Le titre de la rétrospective « Le goût du présent » prend tout son sens au regard des propos que Trueba lui-même appose au cinéma de Sophie Letourneur lors de l’échange avec cette dernière et Guillaume Brac autour de la production, lui disant qu’il a le sentiment de « voir la vie se dérouler en temps réel devant nos yeux » face à ses films. Il est toutefois amusant de figer dans le présent un événement qui paraît regarder vers le passé pour clore un chapitre (nombreux sont les critiques à avoir souligné que Septembre sans attendre semble marquer la fin d’un cycle, peut-être parce qu’il représente sa plus grosse production à ce jour, nous amenant à nous questionner sur un épuisement possible de la fougue du “possibilisme” ?) tout en interrogeant le futur à travers de nouveaux projets. La question « Où en êtes-vous ? », fréquemment posée aux cinéastes mis à l’honneur par le centre Pompidou, arrive à point nommé après une période durant laquelle Trueba décrit la sensation de se perdre et le besoin de revitaliser son cinéma.
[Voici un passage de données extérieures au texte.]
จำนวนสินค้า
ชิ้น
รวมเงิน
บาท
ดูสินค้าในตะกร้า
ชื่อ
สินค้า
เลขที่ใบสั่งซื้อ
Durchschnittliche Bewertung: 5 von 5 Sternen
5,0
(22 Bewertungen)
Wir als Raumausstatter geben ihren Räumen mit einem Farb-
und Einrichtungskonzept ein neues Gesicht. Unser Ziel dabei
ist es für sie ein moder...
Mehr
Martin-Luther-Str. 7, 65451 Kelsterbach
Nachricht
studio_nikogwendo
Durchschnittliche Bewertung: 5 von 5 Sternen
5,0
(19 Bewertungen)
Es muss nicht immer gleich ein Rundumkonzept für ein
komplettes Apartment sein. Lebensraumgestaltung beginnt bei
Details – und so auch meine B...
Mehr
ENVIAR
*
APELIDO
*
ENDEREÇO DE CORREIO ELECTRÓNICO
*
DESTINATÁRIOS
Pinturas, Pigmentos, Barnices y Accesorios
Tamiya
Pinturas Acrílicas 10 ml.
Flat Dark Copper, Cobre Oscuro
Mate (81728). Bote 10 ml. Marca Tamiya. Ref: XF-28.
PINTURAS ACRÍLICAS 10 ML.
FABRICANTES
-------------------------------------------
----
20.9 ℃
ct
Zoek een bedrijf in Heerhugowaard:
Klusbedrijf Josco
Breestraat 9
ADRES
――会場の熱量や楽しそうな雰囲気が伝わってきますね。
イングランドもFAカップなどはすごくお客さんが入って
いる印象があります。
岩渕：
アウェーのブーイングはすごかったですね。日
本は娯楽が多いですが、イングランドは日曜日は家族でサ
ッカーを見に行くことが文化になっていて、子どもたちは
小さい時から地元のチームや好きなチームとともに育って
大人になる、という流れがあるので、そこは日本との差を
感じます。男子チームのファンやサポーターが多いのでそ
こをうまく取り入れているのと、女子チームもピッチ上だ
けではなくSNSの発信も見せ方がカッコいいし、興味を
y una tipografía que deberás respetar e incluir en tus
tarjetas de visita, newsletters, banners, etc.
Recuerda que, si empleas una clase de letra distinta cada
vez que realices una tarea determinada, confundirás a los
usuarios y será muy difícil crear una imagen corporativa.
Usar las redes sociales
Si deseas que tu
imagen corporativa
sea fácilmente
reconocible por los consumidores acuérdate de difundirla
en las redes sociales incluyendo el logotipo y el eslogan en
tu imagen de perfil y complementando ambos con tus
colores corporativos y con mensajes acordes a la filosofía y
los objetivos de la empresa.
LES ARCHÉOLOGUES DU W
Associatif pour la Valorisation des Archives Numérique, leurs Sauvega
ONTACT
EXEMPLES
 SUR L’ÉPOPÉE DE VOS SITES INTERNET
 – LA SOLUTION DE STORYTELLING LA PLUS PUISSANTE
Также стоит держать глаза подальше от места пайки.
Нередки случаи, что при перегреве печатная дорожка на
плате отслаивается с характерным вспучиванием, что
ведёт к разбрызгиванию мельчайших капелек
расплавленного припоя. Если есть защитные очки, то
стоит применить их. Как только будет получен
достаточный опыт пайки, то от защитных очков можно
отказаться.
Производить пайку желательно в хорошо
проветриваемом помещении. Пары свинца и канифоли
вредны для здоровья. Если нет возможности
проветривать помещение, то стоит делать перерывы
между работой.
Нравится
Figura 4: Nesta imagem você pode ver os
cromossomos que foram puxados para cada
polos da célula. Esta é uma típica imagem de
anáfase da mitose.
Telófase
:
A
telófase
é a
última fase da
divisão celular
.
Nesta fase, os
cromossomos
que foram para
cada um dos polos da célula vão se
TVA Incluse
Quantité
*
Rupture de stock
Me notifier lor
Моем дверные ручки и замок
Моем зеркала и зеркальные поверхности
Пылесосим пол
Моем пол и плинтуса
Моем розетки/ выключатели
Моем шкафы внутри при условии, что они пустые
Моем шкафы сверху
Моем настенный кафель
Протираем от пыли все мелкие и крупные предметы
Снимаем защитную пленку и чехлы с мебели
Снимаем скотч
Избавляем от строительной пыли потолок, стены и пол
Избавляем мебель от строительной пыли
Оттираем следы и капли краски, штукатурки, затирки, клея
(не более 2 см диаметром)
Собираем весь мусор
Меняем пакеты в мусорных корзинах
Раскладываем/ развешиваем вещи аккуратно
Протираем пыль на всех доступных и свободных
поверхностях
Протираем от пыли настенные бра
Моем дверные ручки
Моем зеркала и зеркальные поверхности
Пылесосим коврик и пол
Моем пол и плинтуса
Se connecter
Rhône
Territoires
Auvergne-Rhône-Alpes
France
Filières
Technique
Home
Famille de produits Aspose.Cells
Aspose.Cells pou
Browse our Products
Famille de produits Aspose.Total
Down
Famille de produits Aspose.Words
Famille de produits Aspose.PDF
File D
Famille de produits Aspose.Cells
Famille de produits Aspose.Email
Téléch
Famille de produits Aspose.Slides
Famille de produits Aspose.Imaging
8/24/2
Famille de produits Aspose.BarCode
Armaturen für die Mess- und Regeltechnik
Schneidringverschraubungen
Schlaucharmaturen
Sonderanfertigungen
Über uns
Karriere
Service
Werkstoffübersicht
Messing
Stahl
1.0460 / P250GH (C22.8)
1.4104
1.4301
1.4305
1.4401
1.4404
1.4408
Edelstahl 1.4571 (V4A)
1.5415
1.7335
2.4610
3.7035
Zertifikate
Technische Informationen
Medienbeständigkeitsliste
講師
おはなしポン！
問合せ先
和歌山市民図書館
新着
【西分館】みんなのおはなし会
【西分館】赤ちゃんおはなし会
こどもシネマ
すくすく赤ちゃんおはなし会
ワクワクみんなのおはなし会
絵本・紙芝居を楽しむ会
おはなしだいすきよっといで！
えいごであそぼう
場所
Dans toute sa générosité, il y répond non seulement par le court-métrage habituel commandé pour l’occasion mais aussi par un Film Surprise qu’il a eu à cœur d’offrir pour « ne pas venir les mains vides », plus que jamais représentatif de cet échange entre celui qui fait et ceux qui reçoivent. C’est aussi plus simplement un prétexte pour faire du cinéma avec ceux qu’il aime, sans pression de distribution ni de succès populaire, ce qui lui permet de revenir à un dispositif de tournage ultra minimaliste entre amis et famille à la manière des Exilés Romantiques (road trip entre Madrid et Annecy tourné en huit jours, en passant par un long échange au sein du jardin du Luxembourg à Paris sans aucune autorisation de tournage). Le cadre y est toutefois bien plus simple – et plus intime encore – puisqu’il revient une nouvelle fois à son père Fernando Trueba (déjà présent dans Septembre sans attendre) et aux histoires qu’il lui conte lors des repas. Sous couvert d’une coupure de courant générale dans toute l’Espagne engendrant une ambiance apocalyptique dans le quartier (sans doute un écho à la période de pandémie COVID qui a beaucoup marqué le réalisateur), Fernando se retrouve à dîner à la bougie avec son voisin français et sa coach sportive et se lance dans le récit passionné des aventures de Napoléon et la famille royale espagnole à Bayonne, son obsession du moment.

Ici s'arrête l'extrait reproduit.